Hi, I’m Marco Camilo,
I design, build, and operate deep learning systems that process natural language. I also specialize in data analysis and machine learning. Here are some of the projects in my portfolio:
AI-Powered Patient Journey Analytics
This project builds an end-to-end GenAI pipeline that transforms 50 synthetic IBD patient interview transcripts into structured, analyzable records using LLM-powered extraction with Pydantic schemas, chain-of-thought prompting, and confidence scoring. The pipeline combines classical NLP (TF-IDF, LDA/NMF topic modeling, VADER sentiment) with structured LLM extraction (Gemini 2.5 Flash via instructor + litellm) to answer four research questions about biologic treatment adoption, barriers, treatment patterns, and referral pathways.

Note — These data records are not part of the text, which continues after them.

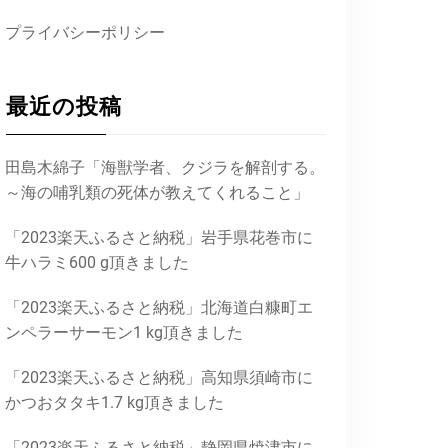
プライバシーポリシー
最近の投稿
田島木綿子「海獣学者、クジラを解剖する。
～海の哺乳類の死体が教えてくれること」
「2023楽天ふるさと納税」岩手県花巻市に
牛ハラミ600 g頂きました
「2023楽天ふるさと納税」北海道白糠町エ
ンペラーサーモン1 kg頂きました
「2023楽天ふるさと納税」高知県須崎市に
かつおタタキ1.7 kg頂きました
「2023楽天ふるさと納税」静岡県焼津市に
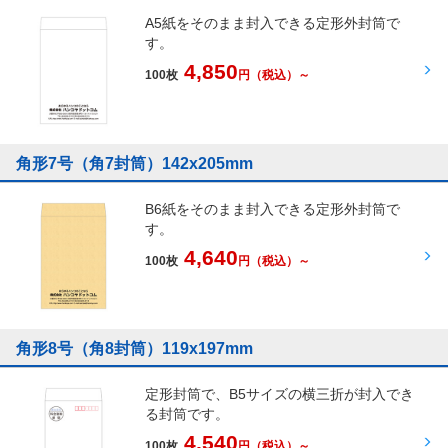
A5紙をそのまま封入できる定形外封筒で
す。
4,850
100枚
円
（税込）～
角形7号（角7封筒）142x205mm
B6紙をそのまま封入できる定形外封筒で
す。
4,640
100枚
円
（税込）～
角形8号（角8封筒）119x197mm
定形封筒で、B5サイズの横三折が封入でき
る封筒です。
4,540
100枚
円
（税込）～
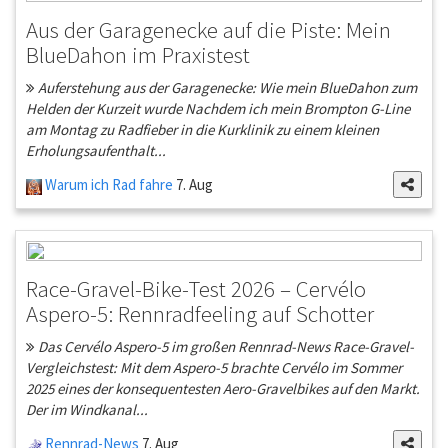
Aus der Garagenecke auf die Piste: Mein
BlueDahon im Praxistest
Auferstehung aus der Garagenecke: Wie mein BlueDahon zum
Helden der Kurzeit wurde Nachdem ich mein Brompton G-Line
am Montag zu Radfieber in die Kurklinik zu einem kleinen
Erholungsaufenthalt...
Warum ich Rad fahre
7. Aug
Race-Gravel-Bike-Test 2026 – Cervélo
Aspero-5: Rennradfeeling auf Schotter
Das Cervélo Aspero-5 im großen Rennrad-News Race-Gravel-
Vergleichstest: Mit dem Aspero-5 brachte Cervélo im Sommer
2025 eines der konsequentesten Aero-Gravelbikes auf den Markt.
Der im Windkanal...
Rennrad-News
7. Aug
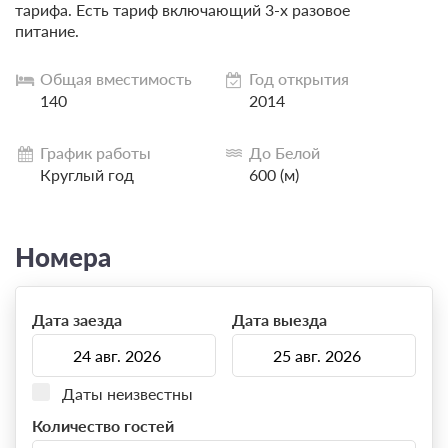
тарифа. Есть тариф включающий 3-х разовое
питание.
Общая вместимость
Год открытия
140
2014
График работы
До Белой
Круглый год
600 (м)
Номера
Дата заезда
Дата выезда
Даты неизвестны
Количество гостей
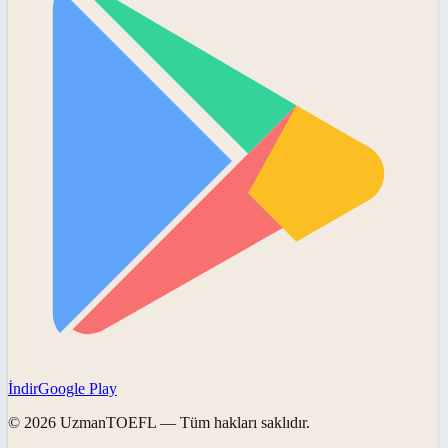
İndir
Google Play
©
2026
UzmanTOEFL
— Tüm hakları saklıdır.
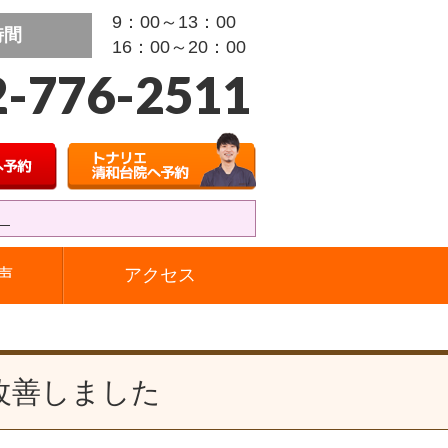
9：00～13：00
時間
16：00～20：00
2-776-2511
』
声
アクセス
改善しました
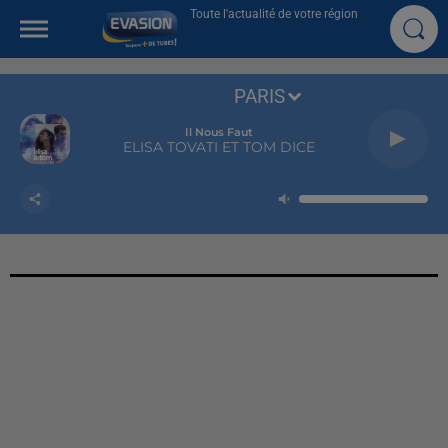
Toute l'actualité de votre région
PARIS
Il Nous Faut
ELISA TOVATI ET TOM DICE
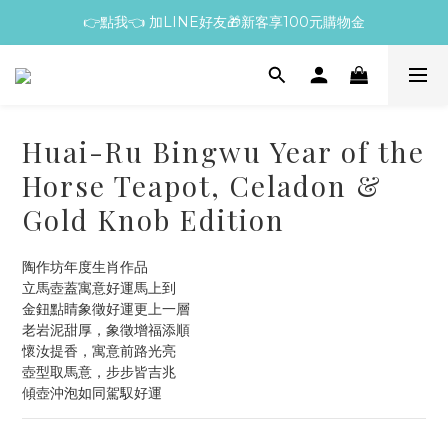
👉點我👈 加LINE好友🎁新客享100元購物金
Huai-Ru Bingwu Year of the
Horse Teapot, Celadon &
Gold Knob Edition
陶作坊年度生肖作品
立馬壺蓋寓意好運馬上到
金鈕點睛象徵好運更上一層
老岩泥甜厚，象徵增福添順
懷汝提香，寓意前路光亮
壺型取馬意，步步皆吉兆
傾壺沖泡如同駕馭好運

LLM-Driven Resume Optimizer with Google Gemini and LangChain
This app leverages Google’s Gemini API and LangChain to evaluate and optimize resumes based job descriptions. Combining role prompting, task decomposition, and chain-of-thought, I enginered an AI-powered pipeline that identifies gaps, generates recommendations, and applies them to enhance resume-job alignement. The project integrates a cutting-edge AI pipeline to address a real-world challenge and significantly improve job seekers’ chances of success in the competitive job market.
BERT, Encoders and Linear Models for Resume Text Classification
This project evaluates the performance of advanced NLP models and vectorization techniques for text classifcation using a resume dataset. Implementing Linear SVC, FNN, Encoder models, and BERT, the project achieved an accuracy of 91.67% with BERT. The project demonstrates how to build efficient preprocessing pipelines, optimize feature representation to enhance resource usage, and develop high-performing text classification models using Scikit-Learn and PyTorch.